Though metadata can be stored centrally and may be fine for smaller set-ups, here we are talking about scale-out. So, let’s look at where not to store metadata. Storing metadata in a single server can cause poor scalability, poor performance and poor availability. Since our storage layer is based on an object store, a better place to store all our metadata is in the object store – particularly when we are talking about high quantities of metadata. This will ensure good scalability, good performance and good availability.
Meeting the need for speed
Performance can be an issue with software-defined storage solutions, so they need caching devices to increase performance. From a storage solution perspective, both speed and size matter – as well as price; finding the sweet spot is important. For an SDS solution, it is also important to protect the data at a higher level by replicating the data to another node before destaging the data to the storage layer.
As the storage solution grows in both capacity and features, particularly in virtual or cloud environments, supporting multiple file systems and domains becomes more important. Supporting multiple file systems is also very important. Different applications and use cases prefer different protocols. And sometimes, it is also necessary to be able to access the same data across different protocols.
NAS, VMs and SDS
Hypervisors will need support in the hybrid cloud.
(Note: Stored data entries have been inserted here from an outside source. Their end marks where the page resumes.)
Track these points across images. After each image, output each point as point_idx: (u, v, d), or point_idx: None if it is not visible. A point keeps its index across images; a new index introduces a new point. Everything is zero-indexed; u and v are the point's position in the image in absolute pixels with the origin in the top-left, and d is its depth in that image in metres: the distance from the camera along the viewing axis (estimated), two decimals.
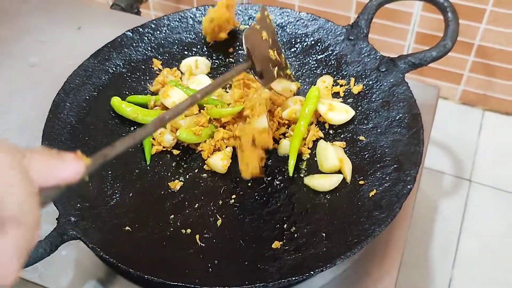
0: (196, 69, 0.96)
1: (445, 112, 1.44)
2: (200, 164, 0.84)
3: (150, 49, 0.98)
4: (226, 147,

Therefore, the scale-out NAS needs to be able to run as hyper-converged as well. Being software-defined makes sense here.
When there are no external storage systems, the scale-out NAS must be able to run as a virtual machine and make use of the hypervisor host’s physical resources. The guest virtual machines (VMs) own images and data will be stored in the virtual file system that the scale-out NAS provides. The guest VMs can use this file system to share files between them, making it perfect for VDI environments as well.
Now, why is it important to support many protocols? Well, in a virtual environment, there are many different applications running, having different needs for protocols. By supporting many protocols, we keep the architecture flat, and we have the ability to share data between applications that speak different protocols, to some extent.
What we end up with is a very flexible and useful storage solution. It is software-defined, supports both fast and energy-efficient hardware, has an architecture that allows us to start small and scale up, supports bare-metal as well as virtual environments, and has support for all major protocols.
Sharing the file system
Because there are multiple sites, each of them will have its own independent file system. A likely scenario is that different offices have a need for both a private area and an area that they share with other branches. So only parts of the file system will be shared with others.
Using one part of the file system for others to mount at any given point in the other file systems provides the flexibility needed to scale the file system outside the four walls of the office – making sure that the synchronisation is made at the file system level in order to have a consistent view of the file system across sites. Being able to specify different file encodings at different sites is useful, for example, if one site is used as a backup target.
Flexible, scale-out storage
When all of the above considerations are implemented, they create a next-generation hybrid cloud system. One file system spans all servers so that there are multiple points of entry to prevent performance bottlenecks. The solution offers flash support for high performance and native support of protocols. Scale-out is flexible; just add a node. The solution is clean and efficient, enabling linear scaling up to exabytes of data. It is an agile, cost-efficient approach to data centre expansion.